Good morning all , I have a ford 5900 tractor with a Great Bend Loader installed. I have had a few problems with it (two problems have been resolved and one is not) Problem # 1 - clutch won't engage . # 2- power steering not function . # 3 - PTO shaft does not stop when disengaged. The first problem for some reason is ok now . When I put the tractor in storage for the winter , The clutch would not engage . Then this spring as I was trying to move it to the barn to split the tractor the clutch started to work and has worked fine since . I will obviously keep an eye on it. Issue #2- The power steering not working . Last year I split the tractor to find the clutch issue (found nothing) but after putting the tractor back together , the power steering would not work , I did not reverse any lines when reassembling the tractor. I tried to purge any air from the lines to no avail. I changed the oil filter and o ring. Nothing seemed to make any difference . This morning I went to check to output pressure on the pump but for some reason the power steering started working. I turned the steering wheel "lock to lock ten to fifteen times earlier but it made no difference. Then today it started working.
Issue# 3- pto shaft not stopping when disengaged. It just seems to "coast" making it very hard to hook up any powered implement. Any ideas would be appreciated , Thank You...Jim


----------



## BigT (Sep 15, 2014)

Hello Jim,
OK, so the clutch and power steering are working at the moment. Sounds to me like this tractor needs to be worked more. Even during storage, Take it out and run it. Stir the fluids, get everything lubricated internally, keep things functional.

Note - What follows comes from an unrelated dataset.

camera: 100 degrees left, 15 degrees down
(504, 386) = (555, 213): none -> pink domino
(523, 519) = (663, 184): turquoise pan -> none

Your tractor has an independent PTO. Pry a 2x4 up against the PTO shaft to see if it will stop with minor force. If you can stop it with relative ease, the problem is with your PTO brake. If not, your clutch pack discs are the problem.

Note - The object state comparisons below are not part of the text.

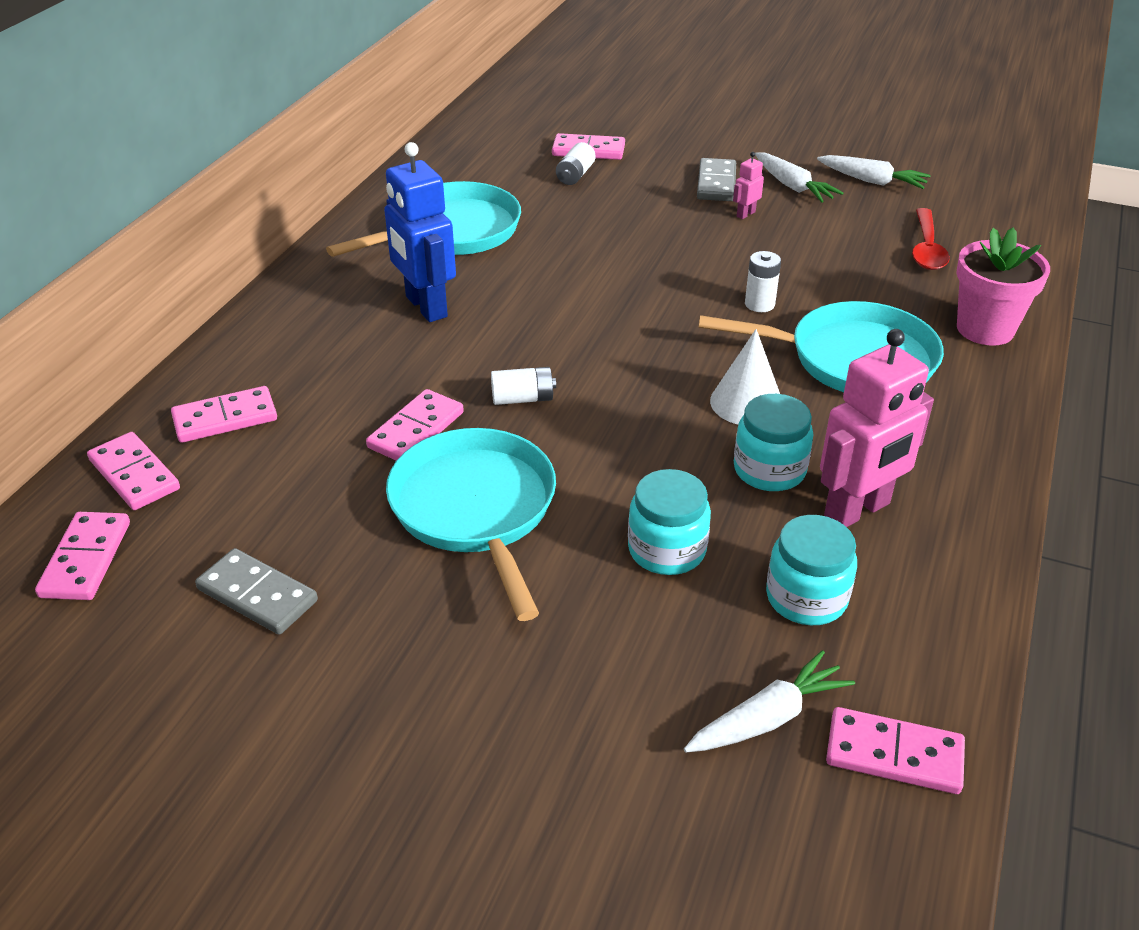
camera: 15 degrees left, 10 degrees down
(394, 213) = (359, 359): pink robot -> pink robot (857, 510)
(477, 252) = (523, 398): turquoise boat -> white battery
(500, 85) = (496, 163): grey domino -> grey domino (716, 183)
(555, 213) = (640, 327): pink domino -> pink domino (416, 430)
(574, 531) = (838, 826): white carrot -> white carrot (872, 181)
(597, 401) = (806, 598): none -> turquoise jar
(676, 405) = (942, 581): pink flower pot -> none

I would get the PTO clutch repaired, but until you do, turn the engine 'off' when hooking up the PTO shaft.


----------



## Jim H (Apr 16, 2020)

Thanks for the feedback . As far as the PTO goes , I can stop it with my hand so I know the clutch is engaging but when driving with the bush hog or the tiller raised the unit is turning and when I lower it to the ground it stops. I have used several tractors over the years (JD R, JD 3020, JD 5010 ,Farmall 200, Ford 1900 ). None of them would "coast" I don't know how to adjust the pto brake band or how to get to it. Thank you....Jim


----------



## sam$0$ (Aug 28, 2019)

I have a 5000 and the PTO brake has an adjusting screw on the left side of the tractor. It’s down near the floorboard. Near the PTO handle. It should have a locking nut on the screw. It shouldn’t take but a slight turn of the screw after loosening the nut.


----------



## Jim H (Apr 16, 2020)

Thank you , I have located the lock nut and adjustment screw . I will be trying to adjust it this afternoon , I will let you know the outcome.


----------



## Jim H (Apr 16, 2020)

I just went out to try the "fix" you suggested. It worked perfectly, This is a problem I have had with this tractor since I bought it in 2006 . I only adjusted the screw 90 degrees clockwise and the shaft stopped like it should. Again I Thank you....Jim


----------



## sam$0$ (Aug 28, 2019)

Glad I could help.


----------